The Magnepan room in the Atrium hotel had no fewer than three Californian retailers listed on its sign: Shelley's Stereo of Woodland Hills, Hi5 Stereo of La Habra, and Inland Sound of San Bernardino. But the sound in this room was not a case of too many cooks, the sidewall-mounted, motorized Magnepan MMC2 panels being reinforced by panel subs hidden in the room furnishings and a center-channel panel to give a presentation that sounded better than the total system costs of $4700 would suggest.
Oh, Santa. Santa Baby. Dear Santa Baby. Please make that a Reference Line Combination D ($259,700 total). I won't even ask you to sit on my lap, if only you and Rudolph bring me a pair of MBL 101E Mk.II Radialstrahler speakers, along with an MBL 1621 A CD transport, 1611 F D/A converter, 6010 D preamplifier, and 9011 power amplifier. In snow white, please, just as in the photo. This same Combo platter received my hands up and down "Best of Show" at AXPONA 2012 in Jacksonville. Here it sounded almost as good.
Because it was housed in a protective plastic case, which was allergic to my flash, my photo cannot possibly do full justice to the US pre-debut of the gorgeous Rubicon Atomic AD/DA preamp (price not yet announced, probably under $40,000, hopefully to be demonstrated in full form at the Rocky Mountain Audio Fest in October and available for purchase at the end of the year). This 384kHz converter, phono preamp, and headphone amplifier with an integrated atomic clock and gold-plated relay volume control utilizes the 10M Rubidium atomic clock, which is said to be 100,000 times more stable than a traditional crystal oscillator. Coupled with Antelope's 64-bit "Acoustically Focused Clocking technology" the Rubidium purportedly manages jitter superbly. Already boasting an award from Japan, the unit is one of several from the company that uses DACs endorsed by Morten Lindberg, founder and chief engineer of audiophile label 2L.

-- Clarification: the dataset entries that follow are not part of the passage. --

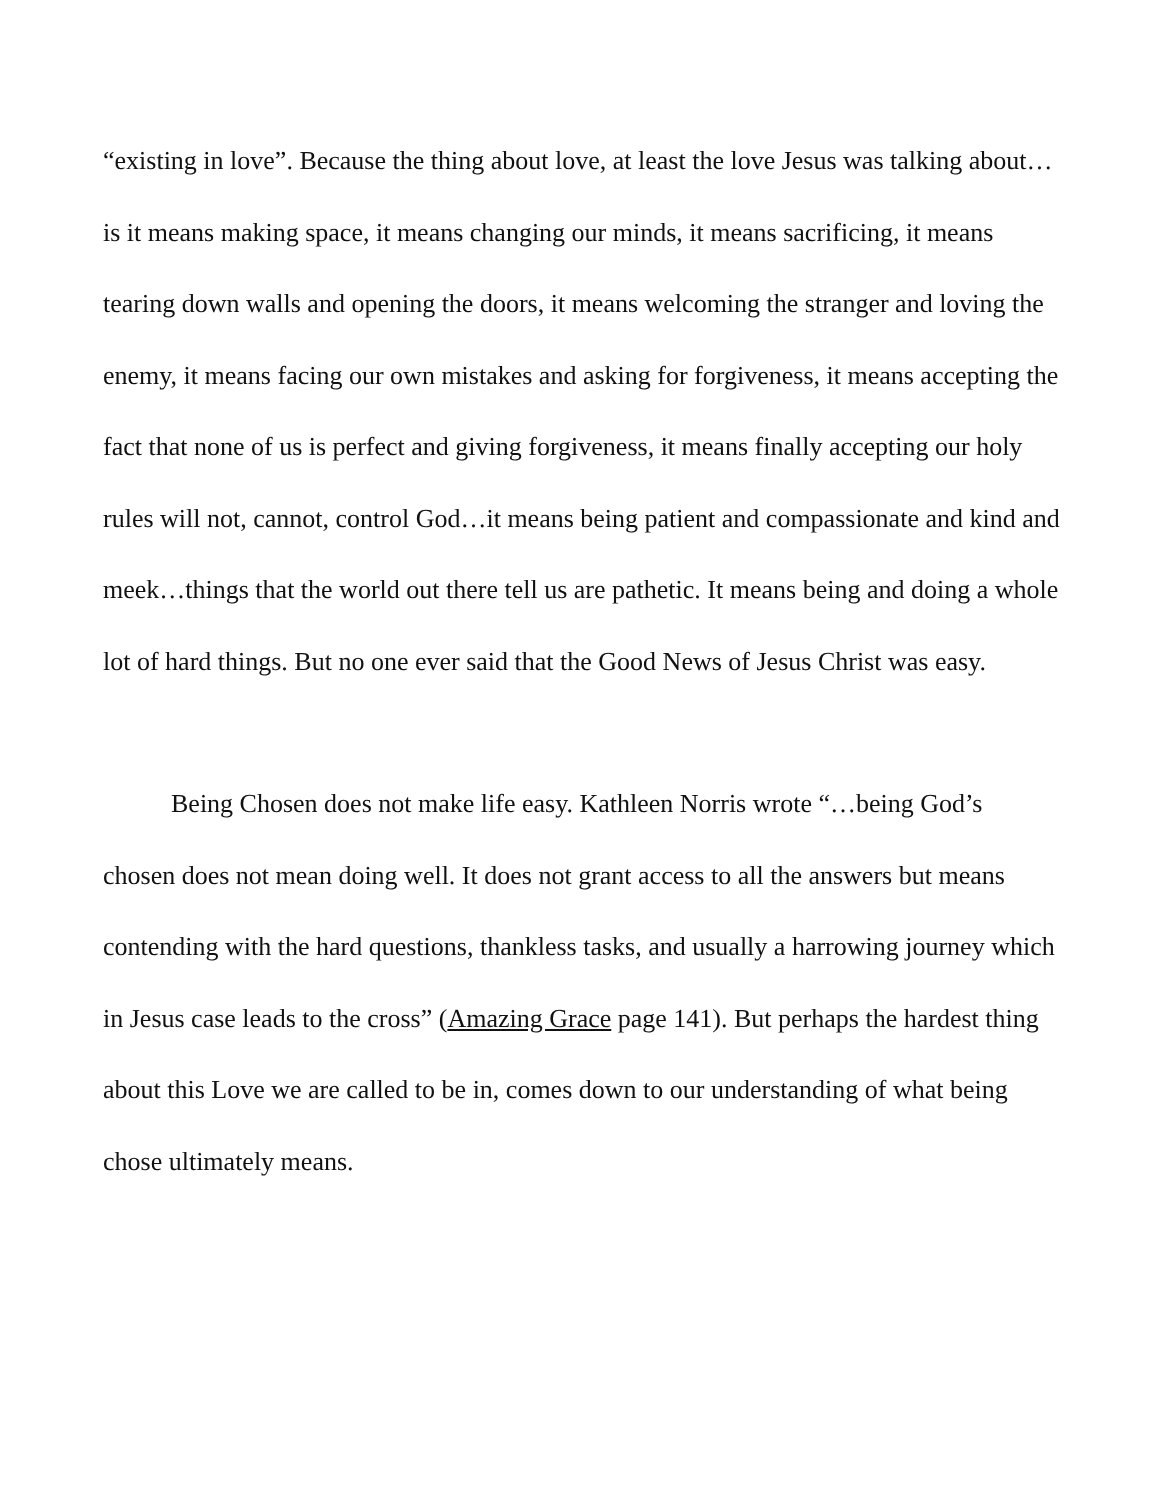“existing in love”. Because the thing about love, at least the love Jesus was talking about…is it means making space, it means changing our minds, it means sacrificing, it means tearing down walls and opening the doors, it means welcoming the stranger and loving the enemy, it means facing our own mistakes and asking for forgiveness, it means accepting the fact that none of us is perfect and giving forgiveness, it means finally accepting our holy rules will not, cannot, control God…it means being patient and compassionate and kind and meek…things that the world out there tell us are pathetic. It means being and doing a whole lot of hard things. But no one ever said that the Good News of Jesus Christ was easy.
Being Chosen does not make life easy. Kathleen Norris wrote “…being God’s chosen does not mean doing well. It does not grant access to all the answers but means contending with the hard questions, thankless tasks, and usually a harrowing journey which in Jesus case leads to the cross” (Amazing Grace page 141). But perhaps the hardest thing about this Love we are called to be in, comes down to our understanding of what being chose ultimately means.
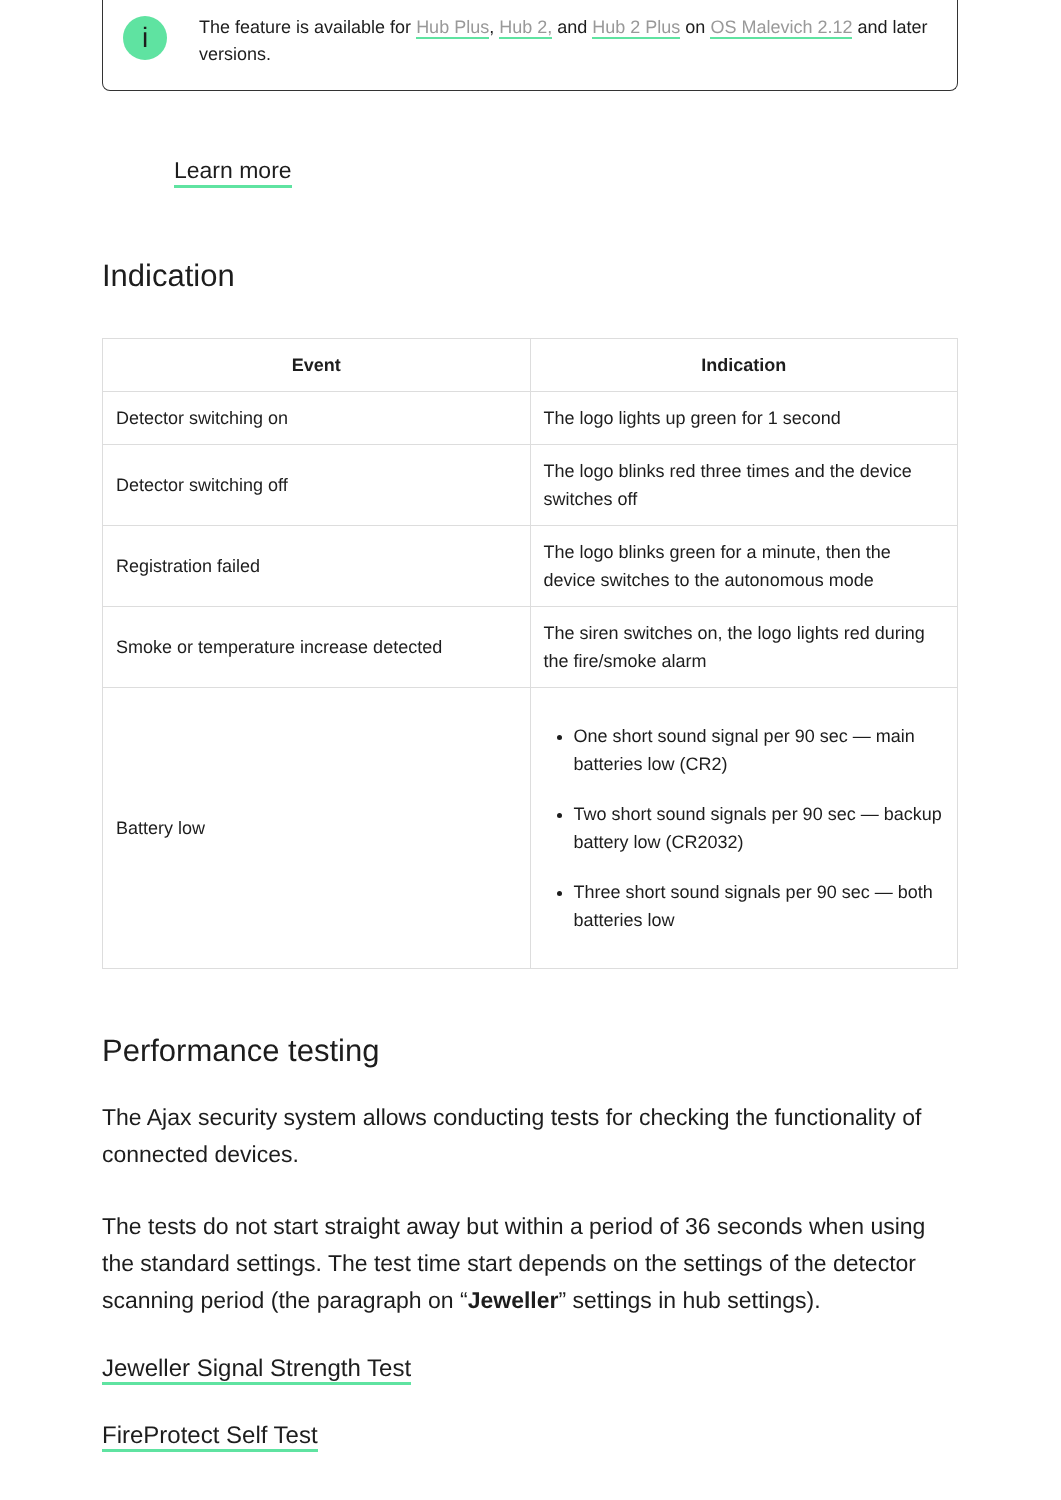i
The feature is available for Hub Plus, Hub 2, and Hub 2 Plus on OS Malevich 2.12 and later versions.
Learn more
Indication
| Event | Indication |
| --- | --- |
| Detector switching on | The logo lights up green for 1 second |
| Detector switching off | The logo blinks red three times and the device switches off |
| Registration failed | The logo blinks green for a minute, then the device switches to the autonomous mode |
| Smoke or temperature increase detected | The siren switches on, the logo lights red during the fire/smoke alarm |
| Battery low | One short sound signal per 90 sec — main batteries low (CR2) Two short sound signals per 90 sec — backup battery low (CR2032) Three short sound signals per 90 sec — both batteries low |
Performance testing
The Ajax security system allows conducting tests for checking the functionality of connected devices.
The tests do not start straight away but within a period of 36 seconds when using the standard settings. The test time start depends on the settings of the detector scanning period (the paragraph on “Jeweller” settings in hub settings).
Jeweller Signal Strength Test
FireProtect Self Test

My very favorite gear of T.H.E. Show Newport was presented by Ross Blomgren of RJB Electronic Services. Blomgren specializes in the repair and restoration of antique jukeboxes, radios, and hi-fi, and the products he had on display were, in my opinion, some of the most beautiful to be found at the show.
John McDonald’s Audience company has developed a range of speakers using a proprietary 3” cone driver to cover the complete audio range. The flagship Clairaudient 16+16 ($72,000/pair) made its debut at the Newport Beach Show. Each Clairaudient 16+16 uses 16 of the latest-generation drivers firing to the front and another 16 to the back, and is specified to be flat to 30Hz.
John Atkinson reported on Don Keele’s unusual constant-directivity CBT36 loudspeaker from last year’s Rocky Mountain Audiofest. At T.H.E. Show Newport, Keele and Marshall Kay, president of Audio Artistry, purposefully created an “economy system” (an iPad running Media Monkey, Benchmark DAC1, Crown preamp, ATI amplifier, Behringer DSP processor) to show how well the speaker could perform under sub-optimal conditions.
Audio Note’s Dave Cope was unusually glum: The E/SPe HE loudspeakers ($9650/pair; seen in a lovely Russian birch plywood) are designed to be positioned in the corners of a room, but doing so here, in the small Atrium suite, meant that they’d be tucked beneath a strange overhang that seemed to rob the speakers of their charm. The effect, however, was largely music-dependent and I nevertheless heard glimpses of Audio Note’s characteristic drama, tone color, and texture, albeit on a smaller scale. I have no reason to believe that this impressive system wouldn’t sound wonderful under better conditions.